Driving to that bastion of dastardly capitalism and questionable clothing options that is Wal-Mart, a fellow driver and I had a run-in with, what I can only call an ‘other’, The Village Idiot.  

He sat astride a rumbling mass of metal, a crotch rocket, (which us car driving dorks are endlessly chastised to watch out for because motorcycle!) behind the lady in the lane to my left, blaring music and oozing what I can only assume he thought was an air of menace.  His taste in music sucked donkey balls, so being the peace lover I am, I rolled down the windows of the old mom-mobile and assaulted his eardrums with Great White.  

Judge not.  

As the light turned green, he zoomed betwixt myself and my lane mate and made a dash for the next light …which the traffic gods saw fit to turn a lovely shade of red.

Score and burn!!

Gleeful at this turn of events, my thoughts turned pious and I prayed the traffic gods kept the light red just to jack with the jerk.  They didn’t disappoint. 

As my lane mate and I pulled up behind him, we exchanged glances that said ‘One day, this dude will imitate cream cheese on a bagel and schmear himself on the pavement’.  And onward we rolled, like bosses.

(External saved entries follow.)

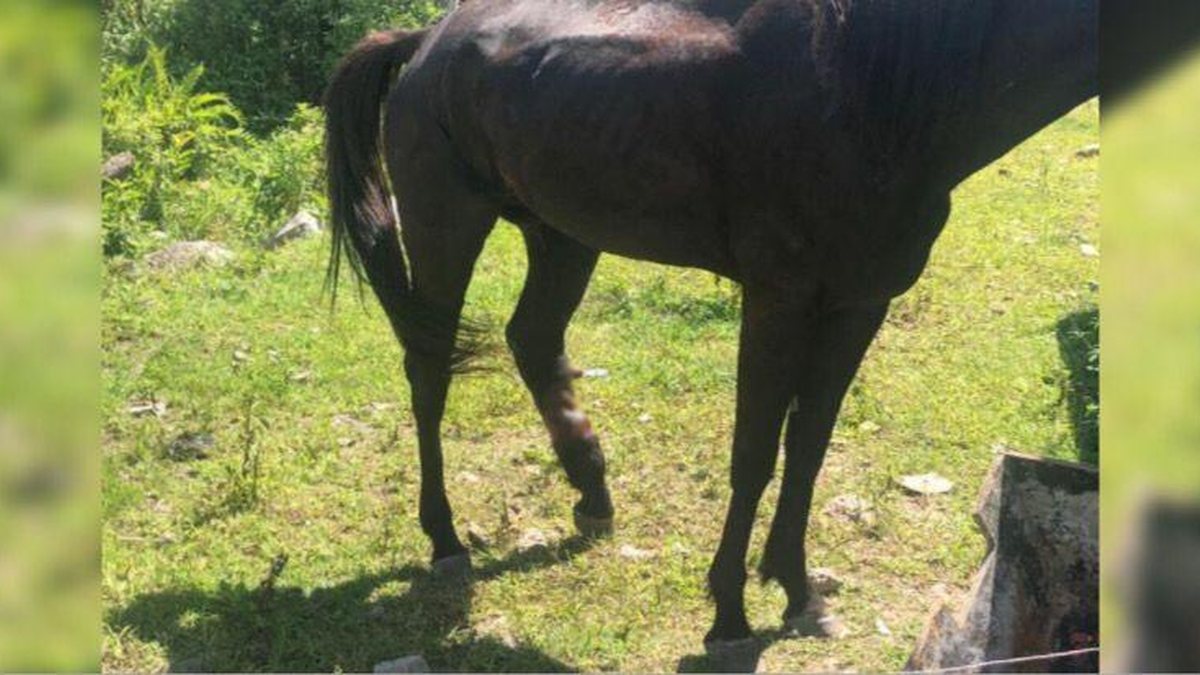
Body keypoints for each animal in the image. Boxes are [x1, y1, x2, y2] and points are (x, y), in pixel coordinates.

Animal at [321, 0, 1099, 662]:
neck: (873, 95)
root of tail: (425, 42)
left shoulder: (858, 304)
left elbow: (808, 448)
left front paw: (798, 592)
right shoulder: (779, 299)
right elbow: (753, 455)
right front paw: (730, 614)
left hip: (561, 234)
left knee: (533, 340)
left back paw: (593, 495)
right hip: (446, 224)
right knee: (429, 366)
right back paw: (445, 537)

The Village Idiot is one of life’s little inevitabilities, like being rendered temporarily incontinent while laughing or sneezing (something us moms can appreciate) and that one chin hair that thwarts all attempts at being plucked making one look like a Kung Fu master with a double D rack and mom jeans.

The second highlight of my day was at Wal-Mart.  I do love me some Wallyworld, y’all but it seems I always miss out on what every other Facebook post and YouTube clip shows: The Wal-Martian.

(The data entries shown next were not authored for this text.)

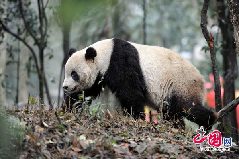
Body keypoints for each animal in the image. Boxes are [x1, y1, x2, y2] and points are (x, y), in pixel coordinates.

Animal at [62, 38, 218, 130]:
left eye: (74, 74)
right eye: (67, 72)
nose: (65, 87)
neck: (105, 53)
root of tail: (201, 78)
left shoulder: (121, 62)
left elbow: (130, 92)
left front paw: (138, 117)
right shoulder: (100, 74)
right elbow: (87, 91)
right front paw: (68, 108)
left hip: (182, 84)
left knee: (187, 107)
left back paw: (209, 122)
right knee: (173, 112)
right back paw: (176, 126)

Today my wish was granted.  As if the graciousness of the traffic gods weren’t enough.  Sigh.

Wal-Martian watchers will tell you this breed can be spotted in any aisle in the store, but today I followed it outside.  

It took me a bit to realize what set these ladies apart from the pack as I can be somewhat slow on the uptake and then, boom, there it was….two ladies still attired in pajamas and house slippers, rumps shaking like gunnysacks filled with a writhing turmoil of fighting cats.  Mesmerized, I watched as She of the Well-worn Heather gray Britches, looking like Chewbacca’s long-lost cousin, shuffled about on pants legs that looked like they’d been set upon by rabid chihuahuas.

Sweet baby Jesus, they do exist!  

Now, I myself, being a big-legged gal, can appreciate the comfort afforded by roomy britches but I leave the trailer park at home and put on some real pants when I leave the hacienda.  

Girls, your pajama pants want to stay at home!

Now I’m off to pluck that chin hair.